WHAT YOU WILL DO
Would you reproduce exactly the lines below from the one holding "## 🕓 Time Line" through the one holding "- Simplified Chinese)</a>", inclusive, and no others?

----- INFORMATION PROVIDED

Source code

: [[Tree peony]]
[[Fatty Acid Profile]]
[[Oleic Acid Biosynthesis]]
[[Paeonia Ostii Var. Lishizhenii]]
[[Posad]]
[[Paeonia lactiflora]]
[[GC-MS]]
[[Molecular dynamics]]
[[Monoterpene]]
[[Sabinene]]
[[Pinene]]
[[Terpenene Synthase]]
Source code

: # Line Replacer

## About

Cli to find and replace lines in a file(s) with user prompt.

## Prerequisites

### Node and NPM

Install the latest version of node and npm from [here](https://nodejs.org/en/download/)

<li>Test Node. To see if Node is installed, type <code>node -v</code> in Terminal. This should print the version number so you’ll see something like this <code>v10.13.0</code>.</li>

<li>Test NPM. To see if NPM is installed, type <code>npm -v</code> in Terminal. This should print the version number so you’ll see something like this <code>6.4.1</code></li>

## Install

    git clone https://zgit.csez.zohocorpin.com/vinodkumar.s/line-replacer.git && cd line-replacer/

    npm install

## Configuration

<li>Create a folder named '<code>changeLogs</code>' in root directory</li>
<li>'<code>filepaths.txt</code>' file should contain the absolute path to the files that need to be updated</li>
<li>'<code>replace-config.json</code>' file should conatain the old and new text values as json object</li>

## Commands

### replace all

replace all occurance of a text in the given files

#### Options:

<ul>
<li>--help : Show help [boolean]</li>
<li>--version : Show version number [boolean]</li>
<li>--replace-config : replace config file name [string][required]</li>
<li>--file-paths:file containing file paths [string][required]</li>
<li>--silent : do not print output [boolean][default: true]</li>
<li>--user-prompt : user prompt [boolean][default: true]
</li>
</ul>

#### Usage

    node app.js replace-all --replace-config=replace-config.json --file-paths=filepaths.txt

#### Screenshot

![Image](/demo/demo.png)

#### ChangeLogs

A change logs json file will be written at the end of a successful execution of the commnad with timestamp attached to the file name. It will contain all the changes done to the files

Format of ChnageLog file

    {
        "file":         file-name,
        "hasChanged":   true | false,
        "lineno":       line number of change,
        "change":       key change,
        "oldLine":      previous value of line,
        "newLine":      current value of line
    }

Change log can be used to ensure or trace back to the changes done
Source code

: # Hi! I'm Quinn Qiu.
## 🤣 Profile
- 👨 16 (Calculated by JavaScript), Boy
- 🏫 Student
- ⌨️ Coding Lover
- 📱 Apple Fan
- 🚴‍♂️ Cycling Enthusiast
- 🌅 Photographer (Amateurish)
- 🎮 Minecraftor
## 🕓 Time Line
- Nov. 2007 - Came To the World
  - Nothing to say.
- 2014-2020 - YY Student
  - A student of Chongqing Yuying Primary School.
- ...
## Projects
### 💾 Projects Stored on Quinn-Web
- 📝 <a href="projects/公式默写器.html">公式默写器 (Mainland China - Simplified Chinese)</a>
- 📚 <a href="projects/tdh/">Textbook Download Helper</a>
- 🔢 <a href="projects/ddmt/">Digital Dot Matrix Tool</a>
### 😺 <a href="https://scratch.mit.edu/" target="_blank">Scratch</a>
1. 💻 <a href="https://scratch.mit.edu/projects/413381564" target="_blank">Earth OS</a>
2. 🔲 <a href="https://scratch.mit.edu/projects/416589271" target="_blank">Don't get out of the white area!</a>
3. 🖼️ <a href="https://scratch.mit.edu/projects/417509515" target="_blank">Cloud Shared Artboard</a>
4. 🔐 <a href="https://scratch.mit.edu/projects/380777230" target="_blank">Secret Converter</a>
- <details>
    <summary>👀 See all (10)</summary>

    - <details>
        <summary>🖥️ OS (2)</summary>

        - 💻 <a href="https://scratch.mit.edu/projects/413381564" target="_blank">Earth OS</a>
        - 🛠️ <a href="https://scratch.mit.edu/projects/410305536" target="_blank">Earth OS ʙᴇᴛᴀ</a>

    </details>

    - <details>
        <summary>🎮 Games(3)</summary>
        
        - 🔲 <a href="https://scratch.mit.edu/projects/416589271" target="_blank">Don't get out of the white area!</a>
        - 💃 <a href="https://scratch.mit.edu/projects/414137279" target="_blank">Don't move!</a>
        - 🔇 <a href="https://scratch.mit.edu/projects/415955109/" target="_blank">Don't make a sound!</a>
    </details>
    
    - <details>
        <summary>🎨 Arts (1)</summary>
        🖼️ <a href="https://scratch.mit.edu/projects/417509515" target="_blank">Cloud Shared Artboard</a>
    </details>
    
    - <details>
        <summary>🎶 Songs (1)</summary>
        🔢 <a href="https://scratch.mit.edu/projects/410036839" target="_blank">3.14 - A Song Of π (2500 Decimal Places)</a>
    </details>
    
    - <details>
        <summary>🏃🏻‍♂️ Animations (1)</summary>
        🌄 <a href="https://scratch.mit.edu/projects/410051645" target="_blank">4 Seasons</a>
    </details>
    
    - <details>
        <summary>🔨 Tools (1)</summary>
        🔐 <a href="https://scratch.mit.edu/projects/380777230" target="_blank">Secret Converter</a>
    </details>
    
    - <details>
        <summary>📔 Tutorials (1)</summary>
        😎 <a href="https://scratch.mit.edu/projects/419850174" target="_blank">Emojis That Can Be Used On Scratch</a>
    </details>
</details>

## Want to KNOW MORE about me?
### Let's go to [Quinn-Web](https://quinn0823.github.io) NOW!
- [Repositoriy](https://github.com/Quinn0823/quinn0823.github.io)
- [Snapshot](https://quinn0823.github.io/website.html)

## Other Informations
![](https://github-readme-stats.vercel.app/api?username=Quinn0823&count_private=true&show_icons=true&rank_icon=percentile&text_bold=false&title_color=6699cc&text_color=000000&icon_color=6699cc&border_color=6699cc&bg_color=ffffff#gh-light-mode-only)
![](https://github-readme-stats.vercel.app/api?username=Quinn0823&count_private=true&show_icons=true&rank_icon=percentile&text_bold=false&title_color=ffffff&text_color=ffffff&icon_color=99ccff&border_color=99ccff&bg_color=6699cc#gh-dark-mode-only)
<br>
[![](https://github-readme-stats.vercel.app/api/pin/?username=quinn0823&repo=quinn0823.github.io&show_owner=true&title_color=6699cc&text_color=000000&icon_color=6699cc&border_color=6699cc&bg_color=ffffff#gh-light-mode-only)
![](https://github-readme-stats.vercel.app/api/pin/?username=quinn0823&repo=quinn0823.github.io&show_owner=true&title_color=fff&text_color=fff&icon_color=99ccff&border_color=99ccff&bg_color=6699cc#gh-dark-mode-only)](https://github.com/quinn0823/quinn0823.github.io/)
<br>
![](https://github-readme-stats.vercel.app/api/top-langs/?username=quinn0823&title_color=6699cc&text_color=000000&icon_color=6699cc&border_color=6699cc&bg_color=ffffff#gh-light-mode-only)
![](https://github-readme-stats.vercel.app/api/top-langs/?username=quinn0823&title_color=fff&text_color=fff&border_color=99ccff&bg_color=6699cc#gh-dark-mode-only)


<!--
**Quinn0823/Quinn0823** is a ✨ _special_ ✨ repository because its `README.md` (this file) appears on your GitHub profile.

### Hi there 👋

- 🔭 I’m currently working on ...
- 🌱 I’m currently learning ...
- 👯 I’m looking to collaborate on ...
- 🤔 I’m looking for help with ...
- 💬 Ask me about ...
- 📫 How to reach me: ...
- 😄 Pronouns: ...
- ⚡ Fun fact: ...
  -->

----------

OUTPUT FOR THIS TASK
## 🕓 Time Line
- Nov. 2007 - Came To the World
  - Nothing to say.
- 2014-2020 - YY Student
  - A student of Chongqing Yuying Primary School.
- ...
## Projects
### 💾 Projects Stored on Quinn-Web
- 📝 <a href="projects/公式默写器.html">公式默写器 (Mainland China - Simplified Chinese)</a>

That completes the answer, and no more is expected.